> _Textauszug_
---*---

Pflicht zur Zahlung von Mindestlohn oder sonstigen tariflichen Lohnregelungen

Als Arbeitgeber müssen Sie dringend und jederzeit auf die Einhaltung der Mindestlohnvorschriften achten.

Dies gilt selbstverständlich im Hinblick auf die Anwendung der seit dem 01.01.2015 geltenden Vorschriften zum gesetzlichen Mindestlohn. Schwierigkeiten ergeben sich bspw. bei der Prüfung, ob auf das Unternehmen ein Branchentarifvertrag Anwendung findet, bei der Beschäftigung und Abgrenzung geringfügig Beschäftigter, Subunternehmer oder Scheinselbständiger, aber auch bei wechselnder Tätigkeit des Unternehmens in den verschiedenen Tarifgebieten Ost- und West-Deutschland. Nach dem AEntG sind derzeit in mehreren Branchen Mindestlohn-Tarifverträge anzuwenden.

---*---

> _Vorliegende Daten_
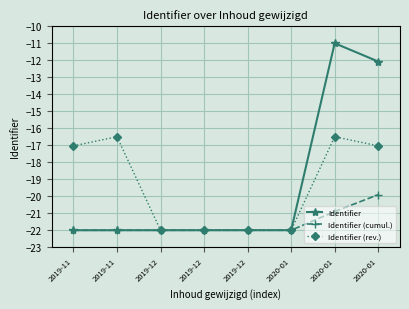

Rank the series by their maximum value, from highest to lowest.

Identifier, Identifier (rev.), Identifier (cumul.)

---*---

> _Aufgaben_
1: Beantworte drei kurze Fragen zum Textauszug über die Mindestlohnpflicht:
(a) Seit wann gelten die Vorschriften zum gesetzlichen Mindestlohn?
(b) Nach welchem Gesetz sind derzeit in mehreren Branchen Mindestlohn-Tarifverträge anzuwenden?
(c) Welche Tarifgebiete werden genannt?
2: Schreibe den Textauszug über die Mindestlohnpflicht im Anschluss an seinen letzten Satz weiter.

> _Lösungen_
1:
(a) Seit dem 01.01.2015.
(b) Nach dem AEntG.
(c) Ost- und West-Deutschland.

2:
Zur Klärung sozialversicherungsrechtlicher Verhältnisse und damit Reduzierung des Risikos illegaler Beschäftigung empfiehlt sich das Anfrageverfahren nach § 7a SGB IV.

Nach weit zurückreichenden Betriebsprüfungen der Zollbehörden können erhebliche Probleme im Zusammenhang mit der Unterschreitung tariflicher Mindestlöhne auftauchen.
So droht bereits die Einleitung eines Strafverfahrens nach § 266 a StGB wegen des Verdachts des Vorenthaltens und Veruntreuens von Arbeitsentgelt.

Der objektive Tatbestand nach § 266 a StGB ist schon dann erfüllt, wenn der Arbeitgeber die Arbeitnehmeranteile zur Sozialversicherung bei der Fälligkeit nicht an die zuständige Einzugsstelle abführt, obwohl er dazu in der Lage war.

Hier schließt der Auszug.